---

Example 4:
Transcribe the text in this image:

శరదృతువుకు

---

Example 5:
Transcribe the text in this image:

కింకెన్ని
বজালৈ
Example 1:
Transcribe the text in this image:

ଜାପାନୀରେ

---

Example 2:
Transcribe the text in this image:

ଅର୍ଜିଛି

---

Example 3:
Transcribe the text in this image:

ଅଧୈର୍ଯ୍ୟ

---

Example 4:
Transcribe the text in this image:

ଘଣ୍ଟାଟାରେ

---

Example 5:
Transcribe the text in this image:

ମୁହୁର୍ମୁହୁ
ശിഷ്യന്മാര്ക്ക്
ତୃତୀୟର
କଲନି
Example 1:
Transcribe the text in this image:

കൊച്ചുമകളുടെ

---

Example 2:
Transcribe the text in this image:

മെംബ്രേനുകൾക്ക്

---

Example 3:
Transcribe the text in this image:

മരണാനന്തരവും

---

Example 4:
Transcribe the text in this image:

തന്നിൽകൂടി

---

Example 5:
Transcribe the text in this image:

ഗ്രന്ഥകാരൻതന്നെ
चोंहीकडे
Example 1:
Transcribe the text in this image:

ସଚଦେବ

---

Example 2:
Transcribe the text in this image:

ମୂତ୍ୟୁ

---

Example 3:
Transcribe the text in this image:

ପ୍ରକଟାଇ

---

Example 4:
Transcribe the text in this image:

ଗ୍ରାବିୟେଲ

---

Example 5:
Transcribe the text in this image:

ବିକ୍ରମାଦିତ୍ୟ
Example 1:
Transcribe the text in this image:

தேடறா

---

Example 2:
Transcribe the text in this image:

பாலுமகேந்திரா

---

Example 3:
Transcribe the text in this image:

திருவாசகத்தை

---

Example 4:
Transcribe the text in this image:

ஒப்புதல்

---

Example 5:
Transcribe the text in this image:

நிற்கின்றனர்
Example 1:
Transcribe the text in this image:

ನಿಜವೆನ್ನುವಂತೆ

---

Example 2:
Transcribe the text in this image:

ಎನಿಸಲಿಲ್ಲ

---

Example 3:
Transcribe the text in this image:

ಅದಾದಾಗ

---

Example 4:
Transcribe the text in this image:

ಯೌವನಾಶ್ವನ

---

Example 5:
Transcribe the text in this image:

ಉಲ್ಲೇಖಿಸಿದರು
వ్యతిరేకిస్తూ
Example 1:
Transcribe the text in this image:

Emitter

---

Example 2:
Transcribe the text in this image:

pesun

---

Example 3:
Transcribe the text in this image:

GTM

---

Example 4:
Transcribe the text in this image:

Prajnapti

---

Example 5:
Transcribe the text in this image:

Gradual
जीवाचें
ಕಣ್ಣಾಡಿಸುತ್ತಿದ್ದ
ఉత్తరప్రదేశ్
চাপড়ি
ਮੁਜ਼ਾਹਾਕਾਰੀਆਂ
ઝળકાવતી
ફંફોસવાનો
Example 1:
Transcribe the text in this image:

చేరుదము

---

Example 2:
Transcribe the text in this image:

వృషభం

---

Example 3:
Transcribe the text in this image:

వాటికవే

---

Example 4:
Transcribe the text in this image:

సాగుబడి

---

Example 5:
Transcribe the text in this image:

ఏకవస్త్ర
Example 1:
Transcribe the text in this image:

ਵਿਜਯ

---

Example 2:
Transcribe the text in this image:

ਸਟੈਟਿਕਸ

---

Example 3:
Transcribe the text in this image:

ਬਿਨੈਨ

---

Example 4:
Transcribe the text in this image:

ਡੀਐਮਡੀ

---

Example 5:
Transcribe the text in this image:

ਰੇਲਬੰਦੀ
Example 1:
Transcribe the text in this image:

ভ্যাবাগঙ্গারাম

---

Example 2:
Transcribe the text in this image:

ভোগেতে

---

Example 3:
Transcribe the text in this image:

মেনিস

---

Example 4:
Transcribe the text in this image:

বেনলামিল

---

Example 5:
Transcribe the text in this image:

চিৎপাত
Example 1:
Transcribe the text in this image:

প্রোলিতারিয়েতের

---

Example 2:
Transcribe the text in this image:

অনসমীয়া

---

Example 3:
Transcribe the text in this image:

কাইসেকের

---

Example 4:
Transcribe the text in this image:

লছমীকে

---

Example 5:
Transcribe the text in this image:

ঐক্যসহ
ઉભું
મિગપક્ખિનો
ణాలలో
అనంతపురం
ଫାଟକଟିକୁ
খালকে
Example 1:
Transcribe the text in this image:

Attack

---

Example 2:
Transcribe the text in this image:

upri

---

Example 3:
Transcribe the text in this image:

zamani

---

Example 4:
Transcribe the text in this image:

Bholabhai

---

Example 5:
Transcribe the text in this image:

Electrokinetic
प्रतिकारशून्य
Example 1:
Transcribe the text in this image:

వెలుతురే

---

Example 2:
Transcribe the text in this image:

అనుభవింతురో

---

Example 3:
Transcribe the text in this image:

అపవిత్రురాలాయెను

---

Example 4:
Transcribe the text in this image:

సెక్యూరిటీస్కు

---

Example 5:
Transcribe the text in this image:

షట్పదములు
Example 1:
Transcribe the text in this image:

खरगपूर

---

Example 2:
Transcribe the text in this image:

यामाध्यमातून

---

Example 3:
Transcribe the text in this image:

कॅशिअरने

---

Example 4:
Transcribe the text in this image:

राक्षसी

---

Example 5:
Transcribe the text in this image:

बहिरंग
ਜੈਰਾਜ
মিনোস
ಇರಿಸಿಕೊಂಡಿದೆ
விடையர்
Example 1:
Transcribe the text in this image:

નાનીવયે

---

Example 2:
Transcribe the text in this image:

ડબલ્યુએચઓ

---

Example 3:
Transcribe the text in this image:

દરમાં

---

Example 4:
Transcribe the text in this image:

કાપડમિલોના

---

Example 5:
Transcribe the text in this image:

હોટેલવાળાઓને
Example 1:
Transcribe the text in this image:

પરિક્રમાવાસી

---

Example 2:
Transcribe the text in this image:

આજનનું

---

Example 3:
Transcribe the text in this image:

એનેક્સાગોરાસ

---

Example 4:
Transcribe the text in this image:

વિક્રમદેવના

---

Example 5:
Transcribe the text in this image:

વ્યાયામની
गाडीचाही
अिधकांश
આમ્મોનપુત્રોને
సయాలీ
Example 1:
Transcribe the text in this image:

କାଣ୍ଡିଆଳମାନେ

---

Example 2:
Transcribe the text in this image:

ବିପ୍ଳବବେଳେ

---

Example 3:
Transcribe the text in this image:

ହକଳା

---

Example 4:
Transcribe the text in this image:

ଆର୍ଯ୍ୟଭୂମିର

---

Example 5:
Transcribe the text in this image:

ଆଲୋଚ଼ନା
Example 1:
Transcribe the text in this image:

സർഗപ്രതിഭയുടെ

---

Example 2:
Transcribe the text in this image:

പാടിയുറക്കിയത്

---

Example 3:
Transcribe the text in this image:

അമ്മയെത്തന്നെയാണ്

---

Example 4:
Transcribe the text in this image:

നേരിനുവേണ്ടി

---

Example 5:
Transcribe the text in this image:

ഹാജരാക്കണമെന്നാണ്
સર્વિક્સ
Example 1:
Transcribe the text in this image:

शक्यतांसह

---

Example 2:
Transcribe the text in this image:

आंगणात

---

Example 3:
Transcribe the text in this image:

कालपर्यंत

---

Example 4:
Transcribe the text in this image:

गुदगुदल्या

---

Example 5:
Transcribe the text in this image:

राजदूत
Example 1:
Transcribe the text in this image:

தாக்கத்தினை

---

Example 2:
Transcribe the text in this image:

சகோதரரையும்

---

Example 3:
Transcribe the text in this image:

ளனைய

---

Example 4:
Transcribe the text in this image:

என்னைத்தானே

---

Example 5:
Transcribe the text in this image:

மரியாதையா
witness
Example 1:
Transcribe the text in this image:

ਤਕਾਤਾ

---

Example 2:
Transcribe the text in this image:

> **EXERCISE INSTRUCTIONS**: Write the entries out again verbatim, every one of them.

> **FINAL ANSWER**:
---

Example 4:
Transcribe the text in this image:

శరదృతువుకు

---

Example 5:
Transcribe the text in this image:

కింకెన్ని
বজালৈ
Example 1:
Transcribe the text in this image:

ଜାପାନୀରେ

---

Example 2:
Transcribe the text in this image:

ଅର୍ଜିଛି

---

Example 3:
Transcribe the text in this image:

ଅଧୈର୍ଯ୍ୟ

---

Example 4:
Transcribe the text in this image:

ଘଣ୍ଟାଟାରେ

---

Example 5:
Transcribe the text in this image:

ମୁହୁର୍ମୁହୁ
ശിഷ്യന്മാര്ക്ക്
ତୃତୀୟର
କଲନି
Example 1:
Transcribe the text in this image:

കൊച്ചുമകളുടെ

---

Example 2:
Transcribe the text in this image:

മെംബ്രേനുകൾക്ക്

---

Example 3:
Transcribe the text in this image:

മരണാനന്തരവും

---

Example 4:
Transcribe the text in this image:

തന്നിൽകൂടി

---

Example 5:
Transcribe the text in this image:

ഗ്രന്ഥകാരൻതന്നെ
चोंहीकडे
Example 1:
Transcribe the text in this image:

ସଚଦେବ

---

Example 2:
Transcribe the text in this image:

ମୂତ୍ୟୁ

---

Example 3:
Transcribe the text in this image:

ପ୍ରକଟାଇ

---

Example 4:
Transcribe the text in this image:

ଗ୍ରାବିୟେଲ

---

Example 5:
Transcribe the text in this image:

ବିକ୍ରମାଦିତ୍ୟ
Example 1:
Transcribe the text in this image:

தேடறா

---

Example 2:
Transcribe the text in this image:

பாலுமகேந்திரா

---

Example 3:
Transcribe the text in this image:

திருவாசகத்தை

---

Example 4:
Transcribe the text in this image:

ஒப்புதல்

---

Example 5:
Transcribe the text in this image:

நிற்கின்றனர்
Example 1:
Transcribe the text in this image:

ನಿಜವೆನ್ನುವಂತೆ

---

Example 2:
Transcribe the text in this image:

ಎನಿಸಲಿಲ್ಲ

---

Example 3:
Transcribe the text in this image:

ಅದಾದಾಗ

---

Example 4:
Transcribe the text in this image:

ಯೌವನಾಶ್ವನ

---

Example 5:
Transcribe the text in this image:

ಉಲ್ಲೇಖಿಸಿದರು
వ్యతిరేకిస్తూ
Example 1:
Transcribe the text in this image:

Emitter

---

Example 2:
Transcribe the text in this image:

pesun

---

Example 3:
Transcribe the text in this image:

GTM

---

Example 4:
Transcribe the text in this image:

Prajnapti

---

Example 5:
Transcribe the text in this image:

Gradual
जीवाचें
ಕಣ್ಣಾಡಿಸುತ್ತಿದ್ದ
ఉత్తరప్రదేశ్
চাপড়ি
ਮੁਜ਼ਾਹਾਕਾਰੀਆਂ
ઝળકાવતી
ફંફોસવાનો
Example 1:
Transcribe the text in this image:

చేరుదము

---

Example 2:
Transcribe the text in this image:

వృషభం

---

Example 3:
Transcribe the text in this image:

వాటికవే

---

Example 4:
Transcribe the text in this image:

సాగుబడి

---

Example 5:
Transcribe the text in this image:

ఏకవస్త్ర
Example 1:
Transcribe the text in this image:

ਵਿਜਯ

---

Example 2:
Transcribe the text in this image:

ਸਟੈਟਿਕਸ

---

Example 3:
Transcribe the text in this image:

ਬਿਨੈਨ

---

Example 4:
Transcribe the text in this image:

ਡੀਐਮਡੀ

---

Example 5:
Transcribe the text in this image:

ਰੇਲਬੰਦੀ
Example 1:
Transcribe the text in this image:

ভ্যাবাগঙ্গারাম

---

Example 2:
Transcribe the text in this image:

ভোগেতে

---

Example 3:
Transcribe the text in this image:

মেনিস

---

Example 4:
Transcribe the text in this image:

বেনলামিল

---

Example 5:
Transcribe the text in this image:

চিৎপাত
Example 1:
Transcribe the text in this image:

প্রোলিতারিয়েতের

---

Example 2:
Transcribe the text in this image:

অনসমীয়া

---

Example 3:
Transcribe the text in this image:

কাইসেকের

---

Example 4:
Transcribe the text in this image:

লছমীকে

---

Example 5:
Transcribe the text in this image:

ঐক্যসহ
ઉભું
મિગપક્ખિનો
ణాలలో
అనంతపురం
ଫାଟକଟିକୁ
খালকে
Example 1:
Transcribe the text in this image:

Attack

---

Example 2:
Transcribe the text in this image:

upri

---

Example 3:
Transcribe the text in this image:

zamani

---

Example 4:
Transcribe the text in this image:

Bholabhai

---

Example 5:
Transcribe the text in this image:

Electrokinetic
प्रतिकारशून्य
Example 1:
Transcribe the text in this image:

వెలుతురే

---

Example 2:
Transcribe the text in this image:

అనుభవింతురో

---

Example 3:
Transcribe the text in this image:

అపవిత్రురాలాయెను

---

Example 4:
Transcribe the text in this image:

సెక్యూరిటీస్కు

---

Example 5:
Transcribe the text in this image:

షట్పదములు
Example 1:
Transcribe the text in this image:

खरगपूर

---

Example 2:
Transcribe the text in this image:

यामाध्यमातून

---

Example 3:
Transcribe the text in this image:

कॅशिअरने

---

Example 4:
Transcribe the text in this image:

राक्षसी

---

Example 5:
Transcribe the text in this image:

बहिरंग
ਜੈਰਾਜ
মিনোস
ಇರಿಸಿಕೊಂಡಿದೆ
விடையர்
Example 1:
Transcribe the text in this image:

નાનીવયે

---

Example 2:
Transcribe the text in this image:

ડબલ્યુએચઓ

---

Example 3:
Transcribe the text in this image:

દરમાં

---

Example 4:
Transcribe the text in this image:

કાપડમિલોના

---

Example 5:
Transcribe the text in this image:

હોટેલવાળાઓને
Example 1:
Transcribe the text in this image:

પરિક્રમાવાસી

---

Example 2:
Transcribe the text in this image:

આજનનું

---

Example 3:
Transcribe the text in this image:

એનેક્સાગોરાસ

---

Example 4:
Transcribe the text in this image:

વિક્રમદેવના

---

Example 5:
Transcribe the text in this image:

વ્યાયામની
गाडीचाही
अिधकांश
આમ્મોનપુત્રોને
సయాలీ
Example 1:
Transcribe the text in this image:

କାଣ୍ଡିଆଳମାନେ

---

Example 2:
Transcribe the text in this image:

ବିପ୍ଳବବେଳେ

---

Example 3:
Transcribe the text in this image:

ହକଳା

---

Example 4:
Transcribe the text in this image:

ଆର୍ଯ୍ୟଭୂମିର

---

Example 5:
Transcribe the text in this image:

ଆଲୋଚ଼ନା
Example 1:
Transcribe the text in this image:

സർഗപ്രതിഭയുടെ

---

Example 2:
Transcribe the text in this image:

പാടിയുറക്കിയത്

---

Example 3:
Transcribe the text in this image:

അമ്മയെത്തന്നെയാണ്

---

Example 4:
Transcribe the text in this image:

നേരിനുവേണ്ടി

---

Example 5:
Transcribe the text in this image:

ഹാജരാക്കണമെന്നാണ്
સર્વિક્સ
Example 1:
Transcribe the text in this image:

शक्यतांसह

---

Example 2:
Transcribe the text in this image:

आंगणात

---

Example 3:
Transcribe the text in this image:

कालपर्यंत

---

Example 4:
Transcribe the text in this image:

गुदगुदल्या

---

Example 5:
Transcribe the text in this image:

राजदूत
Example 1:
Transcribe the text in this image:

தாக்கத்தினை

---

Example 2:
Transcribe the text in this image:

சகோதரரையும்

---

Example 3:
Transcribe the text in this image:

ளனைய

---

Example 4:
Transcribe the text in this image:

என்னைத்தானே

---

Example 5:
Transcribe the text in this image:

மரியாதையா
witness
Example 1:
Transcribe the text in this image:

ਤਕਾਤਾ

---

Example 2:
Transcribe the text in this image:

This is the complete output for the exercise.